• [Source document]:

-- start --

Nanoarchitectonics is a technology allowing to arrange nano-sized structural units, usually a group of atoms or molecules, in an intended configuration. It employs two major processes: nano-creation and nano-organization. Nano-organization involves re-arrangement of the structural units in a desired pattern, while nano-creation is synthesis of new materials that do not exist in nature. For example, by peeling atomic sheets off graphite slab, a novel nano-material graphene can be obtained, which has very different properties from graphite.

Nanoarchitectonics is not limited to nano-creation and nano-organization, but rather employs those techniques to understand and use the ultimate functions of materials. The important technologies to achieve this goal involve manipulation of single atoms and molecules through physical interactions, chemical reactions, applied fields, or self-assembly.

Examples
A typical example of nano-organization is the development of a nanoelectronics circuit. Challenging electronic devices are produced experimentally, using previously discovered materials, such as carbon nanotubes, fullerenes, graphene, single molecules having functional groups, etc. However, their practical use is impossible without a technology (nano-organization) to integrate and link these devices into a system.

-- end --

• [Written task 1]: From the nanoarchitectonics text, extract the stretch from "Nanoarchitectonics is a" through "fields, or self-assembly." and give it word for word.
• [Written task 2]: Continue the text on nanoarchitectonics from the point where it stops.

• [Records]:

-- start --

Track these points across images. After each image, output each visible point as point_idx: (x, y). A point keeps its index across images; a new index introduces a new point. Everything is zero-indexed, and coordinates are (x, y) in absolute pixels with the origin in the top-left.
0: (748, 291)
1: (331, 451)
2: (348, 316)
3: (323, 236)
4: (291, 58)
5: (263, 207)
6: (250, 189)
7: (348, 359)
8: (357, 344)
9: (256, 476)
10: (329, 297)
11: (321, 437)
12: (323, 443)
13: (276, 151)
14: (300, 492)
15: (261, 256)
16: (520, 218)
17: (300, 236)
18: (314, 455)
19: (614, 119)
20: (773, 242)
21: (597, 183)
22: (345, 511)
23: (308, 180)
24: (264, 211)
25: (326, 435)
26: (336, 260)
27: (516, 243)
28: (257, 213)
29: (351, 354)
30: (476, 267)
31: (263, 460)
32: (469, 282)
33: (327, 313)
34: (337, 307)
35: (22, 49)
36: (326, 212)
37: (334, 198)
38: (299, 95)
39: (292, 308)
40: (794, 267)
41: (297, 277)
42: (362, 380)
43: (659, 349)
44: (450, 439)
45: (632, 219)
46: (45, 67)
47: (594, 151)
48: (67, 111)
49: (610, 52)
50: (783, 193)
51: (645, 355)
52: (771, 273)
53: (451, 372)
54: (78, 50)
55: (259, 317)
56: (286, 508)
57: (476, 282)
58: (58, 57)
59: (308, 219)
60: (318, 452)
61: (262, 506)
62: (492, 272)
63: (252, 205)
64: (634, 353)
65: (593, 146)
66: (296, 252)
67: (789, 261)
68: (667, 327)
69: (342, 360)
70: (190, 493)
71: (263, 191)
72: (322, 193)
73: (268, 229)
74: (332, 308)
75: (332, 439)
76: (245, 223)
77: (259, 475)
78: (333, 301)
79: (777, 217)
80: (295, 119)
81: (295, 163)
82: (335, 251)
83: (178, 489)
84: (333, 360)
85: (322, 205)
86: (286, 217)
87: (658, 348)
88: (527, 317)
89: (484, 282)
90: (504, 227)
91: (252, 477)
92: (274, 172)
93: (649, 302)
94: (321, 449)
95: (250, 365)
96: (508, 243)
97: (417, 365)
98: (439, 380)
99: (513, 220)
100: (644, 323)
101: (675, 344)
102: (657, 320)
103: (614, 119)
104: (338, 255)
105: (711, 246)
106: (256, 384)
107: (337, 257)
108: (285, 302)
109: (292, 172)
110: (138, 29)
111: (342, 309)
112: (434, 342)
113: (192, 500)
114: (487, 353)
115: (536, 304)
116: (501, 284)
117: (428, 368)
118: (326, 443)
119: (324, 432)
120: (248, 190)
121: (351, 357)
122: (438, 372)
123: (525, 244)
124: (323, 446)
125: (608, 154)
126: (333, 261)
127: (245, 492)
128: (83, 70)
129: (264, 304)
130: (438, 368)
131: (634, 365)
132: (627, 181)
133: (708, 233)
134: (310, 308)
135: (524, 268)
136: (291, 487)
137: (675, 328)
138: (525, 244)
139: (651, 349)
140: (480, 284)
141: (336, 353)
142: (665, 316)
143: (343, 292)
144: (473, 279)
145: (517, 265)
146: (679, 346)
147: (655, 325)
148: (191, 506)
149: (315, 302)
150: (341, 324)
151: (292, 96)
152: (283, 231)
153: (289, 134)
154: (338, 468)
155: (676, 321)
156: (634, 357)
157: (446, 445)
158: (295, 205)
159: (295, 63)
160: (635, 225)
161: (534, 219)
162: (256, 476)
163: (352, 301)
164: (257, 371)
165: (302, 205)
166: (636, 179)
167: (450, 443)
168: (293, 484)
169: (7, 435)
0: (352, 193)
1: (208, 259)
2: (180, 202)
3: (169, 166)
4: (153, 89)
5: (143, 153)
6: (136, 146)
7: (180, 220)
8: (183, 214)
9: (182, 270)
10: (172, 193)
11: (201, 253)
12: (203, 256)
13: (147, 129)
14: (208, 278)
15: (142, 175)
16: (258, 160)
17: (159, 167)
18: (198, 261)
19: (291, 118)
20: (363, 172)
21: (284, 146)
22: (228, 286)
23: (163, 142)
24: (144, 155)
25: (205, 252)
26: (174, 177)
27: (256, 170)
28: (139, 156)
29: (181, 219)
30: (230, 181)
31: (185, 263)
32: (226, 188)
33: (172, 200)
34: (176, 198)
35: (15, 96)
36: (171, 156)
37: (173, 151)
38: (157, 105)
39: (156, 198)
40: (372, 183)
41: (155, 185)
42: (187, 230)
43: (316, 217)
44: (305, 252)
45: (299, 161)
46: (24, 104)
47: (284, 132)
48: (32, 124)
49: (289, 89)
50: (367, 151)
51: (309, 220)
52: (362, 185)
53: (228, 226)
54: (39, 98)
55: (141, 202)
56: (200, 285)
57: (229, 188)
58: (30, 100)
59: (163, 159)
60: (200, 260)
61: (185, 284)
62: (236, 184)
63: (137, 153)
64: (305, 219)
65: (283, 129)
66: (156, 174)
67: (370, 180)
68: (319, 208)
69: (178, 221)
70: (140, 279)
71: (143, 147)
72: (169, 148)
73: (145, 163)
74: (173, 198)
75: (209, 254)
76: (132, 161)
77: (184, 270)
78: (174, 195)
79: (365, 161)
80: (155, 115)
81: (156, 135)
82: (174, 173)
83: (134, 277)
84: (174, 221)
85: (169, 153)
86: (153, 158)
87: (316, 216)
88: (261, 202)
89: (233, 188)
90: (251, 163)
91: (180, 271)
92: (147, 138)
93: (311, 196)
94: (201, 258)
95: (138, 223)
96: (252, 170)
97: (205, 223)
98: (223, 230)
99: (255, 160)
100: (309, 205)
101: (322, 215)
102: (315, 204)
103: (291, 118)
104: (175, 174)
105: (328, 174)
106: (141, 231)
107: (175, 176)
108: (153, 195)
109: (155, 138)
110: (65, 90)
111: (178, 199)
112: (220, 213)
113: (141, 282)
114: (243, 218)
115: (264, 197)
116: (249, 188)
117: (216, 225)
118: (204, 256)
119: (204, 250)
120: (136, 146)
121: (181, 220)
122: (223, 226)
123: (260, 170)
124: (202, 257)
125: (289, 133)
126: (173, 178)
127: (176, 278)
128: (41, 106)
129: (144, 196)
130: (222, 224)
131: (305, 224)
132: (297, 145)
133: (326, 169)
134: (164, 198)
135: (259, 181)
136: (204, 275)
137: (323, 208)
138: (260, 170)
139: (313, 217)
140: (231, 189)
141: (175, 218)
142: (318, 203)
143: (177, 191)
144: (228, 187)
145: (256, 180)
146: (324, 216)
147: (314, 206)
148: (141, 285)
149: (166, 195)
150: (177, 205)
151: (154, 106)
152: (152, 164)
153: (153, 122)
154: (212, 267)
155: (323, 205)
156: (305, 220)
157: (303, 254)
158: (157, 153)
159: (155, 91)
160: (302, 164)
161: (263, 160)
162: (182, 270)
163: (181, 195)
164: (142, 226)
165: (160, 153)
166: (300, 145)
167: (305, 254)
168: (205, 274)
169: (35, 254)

-- end --

• [Written answer 1]:
Nanoarchitectonics is a technology allowing to arrange nano-sized structural units, usually a group of atoms or molecules, in an intended configuration. It employs two major processes: nano-creation and nano-organization. Nano-organization involves re-arrangement of the structural units in a desired pattern, while nano-creation is synthesis of new materials that do not exist in nature. For example, by peeling atomic sheets off graphite slab, a novel nano-material graphene can be obtained, which has very different properties from graphite.

Nanoarchitectonics is not limited to nano-creation and nano-organization, but rather employs those techniques to understand and use the ultimate functions of materials. The important technologies to achieve this goal involve manipulation of single atoms and molecules through physical interactions, chemical reactions, applied fields, or self-assembly.

• [Written answer 2]:
Examples of those technologies are:
Physical manipulation of atoms and molecules has already been achieved using, e.g., atomically sharp needles of a scanning tunneling microscope or an atomic force microscope.
Chemical manipulation can be realized through, e.g.,  electrochemical reactions induced by localized electric field in a nanoelectronic device or through local polymerization.
Field-induced manipulation is a widely explored direction where control over atoms or molecules is achieved using various combinations of electric, magnetic, elastic and other fields. A well-known example is manipulation of individual atoms by laser beams ("optical tweezers").
Self-assembly usually involves weaker interactions, such as van der Waals forces. Common self-assembly examples are growth of a molecular crystal, e.g., snow.

History
The importance of architectonics in nanoscience and nanotechnology was first accentuated in 1999 at the University of California, Los Angeles (UCLA). Next year, the first International Symposium on Nanoarchitectonics has been held in Tsukuba, Japan. In 2003, the term nanoarchitectonics was first mentioned in a peer-reviewed article, by a German group from the Freie Universität Berlin, and the same year a dedicated research center, Functional Engineered Nano Architectonics, has been opened at UCLA. In 2007, similar centers have been established in Tsukuba: the International Center for Materials Nanoarchitectonics at NIMS and Interfacial Nanoarchitectonics at AIST.

References

External links 

 What is Nanoarchitectonics ?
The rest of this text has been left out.